The next decades will bring the effects of climate change –rising sea levels, warmer climates, more extreme weather – to the globe, the nation and our region. The Chesapeake Bay Area is virtually certain to experience higher sea levels, which will impact water levels in the tidal portions of the Potomac and Anacostia rivers. The region will very likely see higher temperatures and precipitation concentrated in heavier events.
Changes in Water Systems, Precipitation
Though sea levels are rising around the world, the Mid Atlantic and Chesapeake Bay Region also experience local land subsidence. The report estimates that sea levels have risen a foot in the Chesapeake Bay, and will continue to rise another 1-3 feet by the year 2100. Recently reaffirmed by the Maryland Climate Change Commission, this rise in Chesapeake water levels requires planning for additional impacts on coastal areas, including the communities along the tidal Potomac and Anacostia rivers.
Extreme precipitation events will increase, causing flooding and damaged property. In the US, flood-prone lands will increase by 40 to 45-percent over the next 90 years, and as development in the DC region grows preparation will be required in low lying areas. Flooding due to megastorms, combined with wind and precipitation damage, costs the region millions of dollars annually, and is increasingly punctuated by “billion dollar events” like 2003’s Hurricane Isabel and last year’s Hurricane Sandy. This does not account for the dozens of lives lost in these events.
The report finds that as temperatures rise,the Chesapeake will effectively travel south in terms of temperature change. If greenhouse gases are not substantially reduced, by 2050, the summer water temperature of America’s largest estuary could mirror today’s North Carolina Sound; by 2100, the temperature may mirror the Central Coast of Florida. Rising temperatures and increased CO2 will decrease dissolved oxygen levels and acidification of the water, threatening oyster beds and aquatic vegetation. This has major implications for water quality throughout the region.
Preparing the Region
COG worked with a broad coalition of local stakeholders to develop the information summarized in this report and engage member communities with preparedness awareness. COG is working with various agencies in the region grappling with climate changes, such as NASA. “COG [began] working with us and others in preparation for events to explore the DC area’s climate risks, to define practical adaptations, and to explore how many organizations can work together to adapt,” notes Kim Toufectis, a Master Planer at NASA. “What began in New York, we look forward to sharing with our hometown,” continued Toufectis, highlighting the importance of applying best practices in climate adaptability.

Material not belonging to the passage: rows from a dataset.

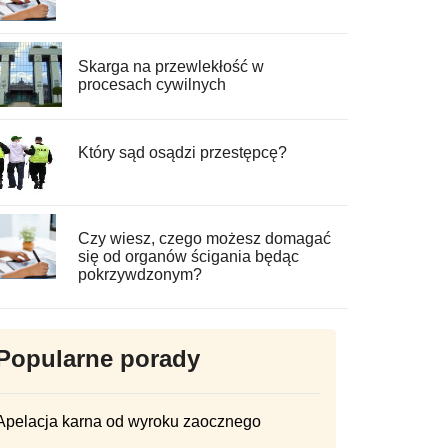
Skarga na przewlekłość w
procesach cywilnych
Który sąd osądzi przestępcę?
Czy wiesz, czego możesz domagać
się od organów ścigania będąc
pokrzywdzonym?
Popularne porady
Apelacja karna od wyroku zaocznego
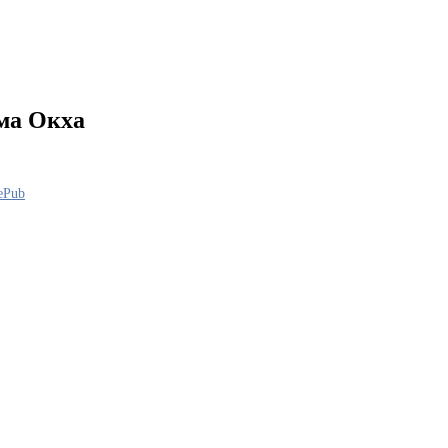
ма Окха
ePub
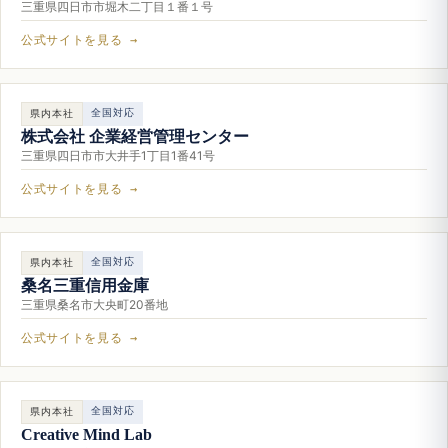
三重県四日市市堀木二丁目１番１号
公式サイトを見る →
全国対応
県内本社
株式会社 企業経営管理センター
三重県四日市市大井手1丁目1番41号
公式サイトを見る →
全国対応
県内本社
桑名三重信用金庫
三重県桑名市大央町20番地
公式サイトを見る →
全国対応
県内本社
Creative Mind Lab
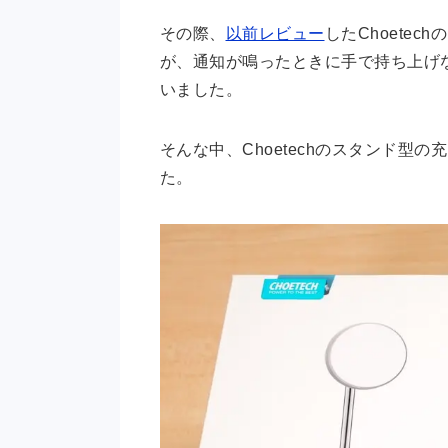
その際、
以前レビュー
したChoetec
が、通知が鳴ったときに手で持ち上げ
いました。
そんな中、Choetechのスタンド型の
た。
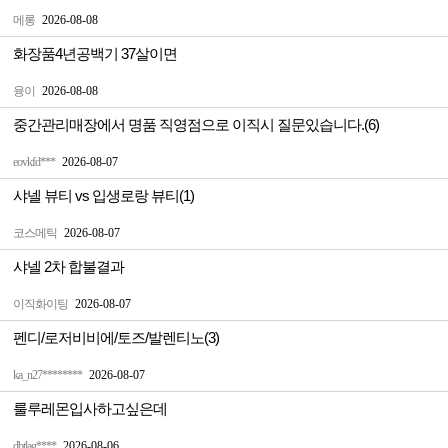
메롱
2026-08-08
화장품4년공백기 37살이면
융이
2026-08-08
중간관리매장에서 명품 직영점으로 이직시 질문있습니다.(6)
eovkfd***
2026-08-07
샤넬 뷰티 vs 입생로랑 뷰티(1)
코스메틱
2026-08-07
샤넬 2차 합불결과
이직화이팅
2026-08-07
펜디/로저비비에/토즈/발렌티노(3)
ka_n27********
2026-08-07
룰루레몬입사하고싶은데
dbtlag****
2026-08-06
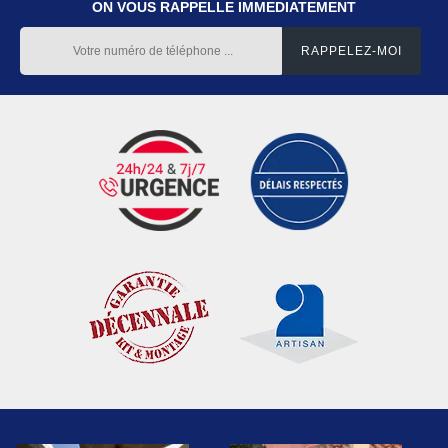
ON VOUS RAPPELLE IMMEDIATEMENT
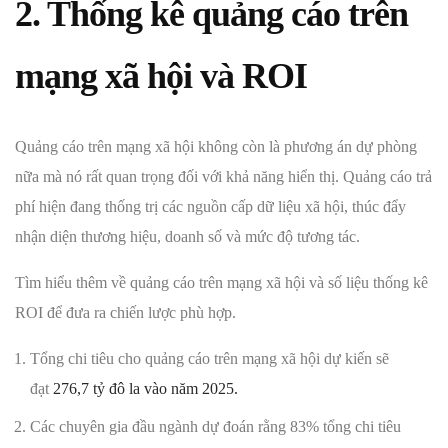
2. Thống kê quảng cáo trên
mạng xã hội và ROI
Quảng cáo trên mạng xã hội không còn là phương án dự phòng
nữa mà nó rất quan trọng đối với khả năng hiển thị. Quảng cáo trả
phí hiện đang thống trị các nguồn cấp dữ liệu xã hội, thúc đẩy
nhận diện thương hiệu, doanh số và mức độ tương tác.
Tìm hiểu thêm về quảng cáo trên mạng xã hội và số liệu thống kê
ROI để đưa ra chiến lược phù hợp.
Tổng chi tiêu cho quảng cáo trên mạng xã hội dự kiến ​​sẽ
đạt
276,7 tỷ đô la vào năm 2025.
Các chuyên gia đầu ngành dự đoán rằng 83% tổng chi tiêu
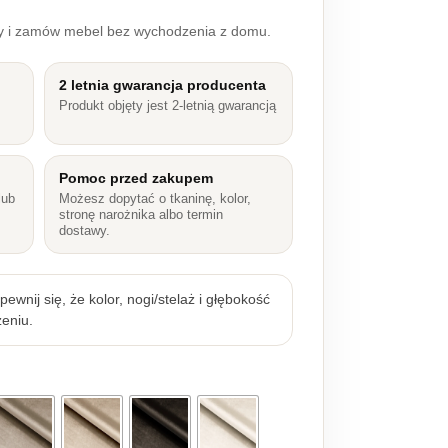
ry i zamów mebel bez wychodzenia z domu.
2 letnia gwarancja producenta
Produkt objęty jest 2-letnią gwarancją
Pomoc przed zakupem
lub
Możesz dopytać o tkaninę, kolor,
stronę narożnika albo termin
dostawy.
ewnij się, że kolor, nogi/stelaż i głębokość
eniu.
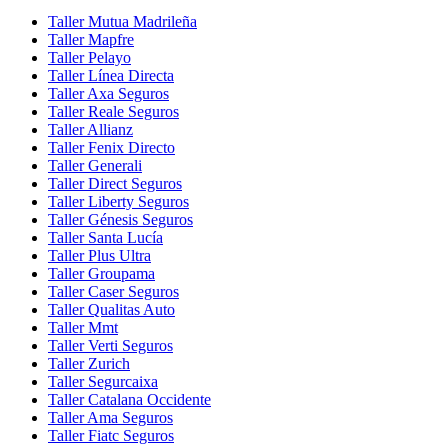
Taller Mutua Madrileña
Taller Mapfre
Taller Pelayo
Taller Línea Directa
Taller Axa Seguros
Taller Reale Seguros
Taller Allianz
Taller Fenix Directo
Taller Generali
Taller Direct Seguros
Taller Liberty Seguros
Taller Génesis Seguros
Taller Santa Lucía
Taller Plus Ultra
Taller Groupama
Taller Caser Seguros
Taller Qualitas Auto
Taller Mmt
Taller Verti Seguros
Taller Zurich
Taller Segurcaixa
Taller Catalana Occidente
Taller Ama Seguros
Taller Fiatc Seguros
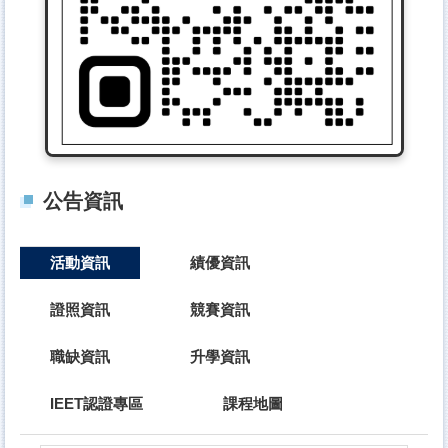
公告資訊
活動資訊
績優資訊
證照資訊
競賽資訊
職缺資訊
升學資訊
IEET認證專區
課程地圖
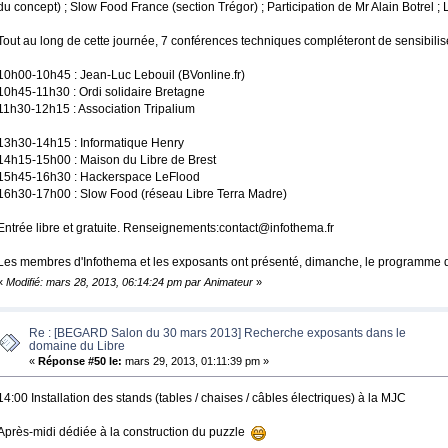
du concept) ; Slow Food France (section Trégor) ; Participation de Mr Alain Botrel 
Tout au long de cette journée, 7 conférences techniques compléteront de sensibiliser
10h00-10h45 : Jean-Luc Lebouil (BVonline.fr)
10h45-11h30 : Ordi solidaire Bretagne
11h30-12h15 : Association Tripalium
13h30-14h15 : Informatique Henry
14h15-15h00 : Maison du Libre de Brest
15h45-16h30 : Hackerspace LeFlood
16h30-17h00 : Slow Food (réseau Libre Terra Madre)
Entrée libre et gratuite. Renseignements:contact@infothema.fr
Les membres d'Infothema et les exposants ont présenté, dimanche, le programme 
«
Modifié: mars 28, 2013, 06:14:24 pm par Animateur
»
Re : [BEGARD Salon du 30 mars 2013] Recherche exposants dans le
domaine du Libre
«
Réponse #50 le:
mars 29, 2013, 01:11:39 pm »
14:00 Installation des stands (tables / chaises / câbles électriques) à la MJC
Après-midi dédiée à la construction du puzzle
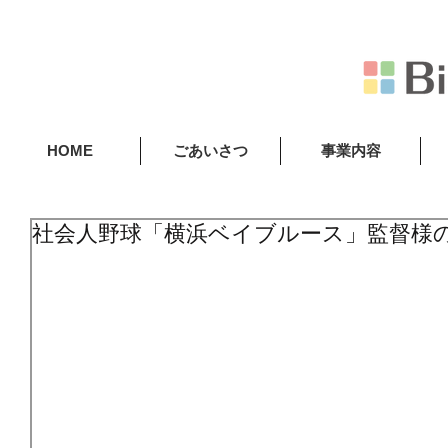
HOME
ごあいさつ
事業内容
社会人野球「横浜ベイブルース」監督様の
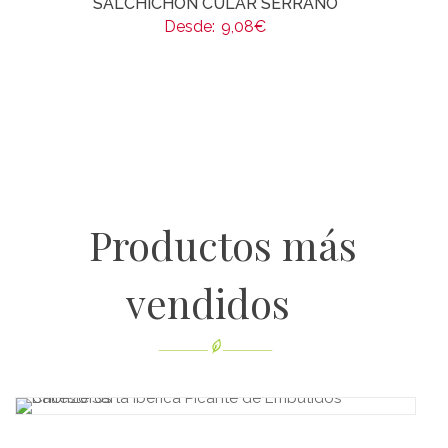
SALCHICHÓN CULAR SERRANO
Desde:
9,08
€
Productos más
vendidos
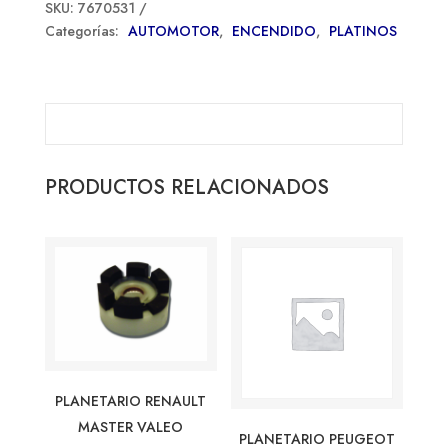
SKU:
7670531
Categorías:
AUTOMOTOR
,
ENCENDIDO
,
PLATINOS
PRODUCTOS RELACIONADOS
PLANETARIO RENAULT
MASTER VALEO
PLANETARIO PEUGEOT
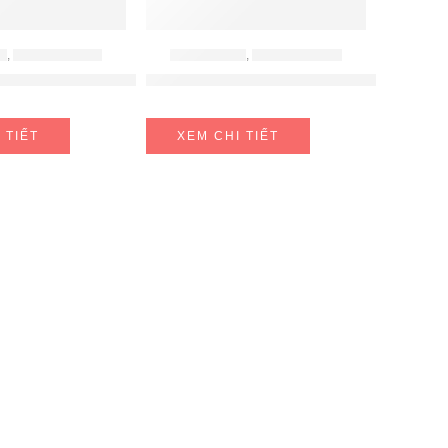
Ừ
,
BẾP TỪ LORCA
BẾP ĐIỆN TỪ
,
BẾP TỪ BOSCH
Lorca LCI 877 PLUS
BẾP TỪ BOSCH PXX975DC1E
 TIẾT
XEM CHI TIẾT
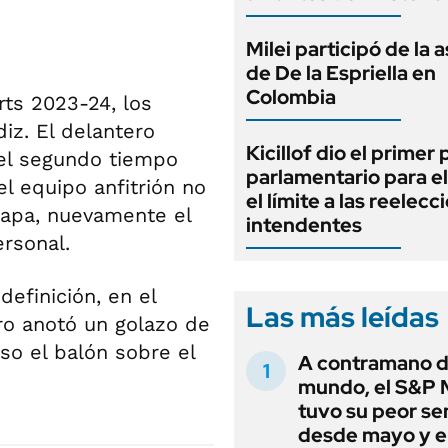
Milei participó de la 
de De la Espriella en
Colombia
ts 2023-24, los
iz. El delantero
Kicillof dio el primer
del segundo tiempo
parlamentario para e
l equipo anfitrión no
el límite a las reelec
etapa, nuevamente el
intendentes
ersonal.
definición, en el
Las más leídas
ro anotó un golazo de
so el balón sobre el
A contramano d
mundo, el S&P 
tuvo su peor s
desde mayo y el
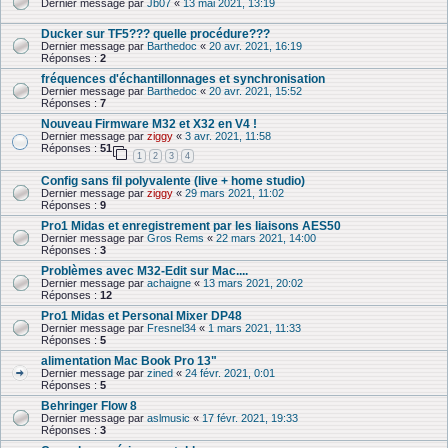
Dernier message par
Jb07
«
13 mai 2021, 13:19
Ducker sur TF5??? quelle procédure???
Dernier message par
Barthedoc
«
20 avr. 2021, 16:19
Réponses :
2
fréquences d'échantillonnages et synchronisation
Dernier message par
Barthedoc
«
20 avr. 2021, 15:52
Réponses :
7
Nouveau Firmware M32 et X32 en V4 !
Dernier message par
ziggy
«
3 avr. 2021, 11:58
Réponses :
51
1
2
3
4
Config sans fil polyvalente (live + home studio)
Dernier message par
ziggy
«
29 mars 2021, 11:02
Réponses :
9
Pro1 Midas et enregistrement par les liaisons AES50
Dernier message par
Gros Rems
«
22 mars 2021, 14:00
Réponses :
3
Problèmes avec M32-Edit sur Mac....
Dernier message par
achaigne
«
13 mars 2021, 20:02
Réponses :
12
Pro1 Midas et Personal Mixer DP48
Dernier message par
Fresnel34
«
1 mars 2021, 11:33
Réponses :
5
alimentation Mac Book Pro 13"
Dernier message par
zined
«
24 févr. 2021, 0:01
Réponses :
5
Behringer Flow 8
Dernier message par
aslmusic
«
17 févr. 2021, 19:33
Réponses :
3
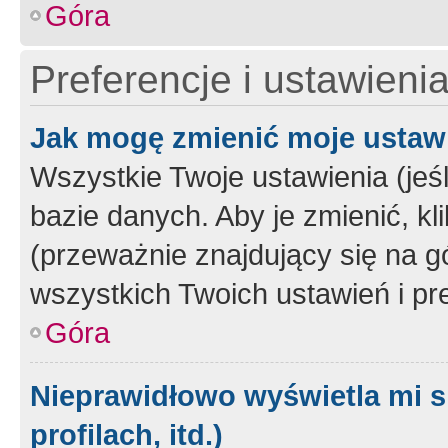
Góra
Preferencje i ustawieni
Jak mogę zmienić moje ustaw
Wszystkie Twoje ustawienia (jeś
bazie danych. Aby je zmienić, klik
(przeważnie znajdujący się na g
wszystkich Twoich ustawień i pre
Góra
Nieprawidłowo wyświetla mi s
profilach, itd.)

Other federal agencies, like the National Capital Planning Commission and the General Services Administration were able to benefit from COG’s efforts. Robin Snyder, GSA Greening Officer for the National Capital highlighted, “the report provides specific information, tailored to our region, on what to expect from climate change and how to improve the resiliency of our facilities and operations,” and cited the report as, “critically important in educating our workforce and planning our adaptation efforts.” NCPC, which is working to address climate risks in the monumental core of Washington, DC with others who are actively engaged in planning land use, water and transportation in the Capital, has found, “COG’s work in convening forums and developing this regional climate adaptation report … extremely useful,” according to Julia Koster, NCPC’s Director of Public Engagement.
COG has worked extensively to address the root causes of global warming, establishing greenhouse gas (GHG) reduction goals and a Climate and Energy Action Plan to mitigate emissions. This new report has found, citing regional climate experts, that local impacts will be substantial. Reducing global emissions is the crucial factor in reducing risks of climate change in the long term. The report says there is virtual certainty that climate change will continue to impact our infrastructure, safety, and health for decades, reducing the severity of those changes through adaptation and emissions reductions measures is critical for our region.
This report outlines clear steps for how to adapt to the effects of climate change. We identify key areas for preparedness, including hardening our transportation, water, and energy infrastructure, smart development with more resilient land use practices and the continued engagement of the climate science community. COG will continue to engage local partners to plan for the future and work to reduce in carbon emissions in the region.
The Council of Governments is an independent, nonprofit association where area leaders address regional issues affecting the District of Columbia, suburban Maryland and Northern Virginia.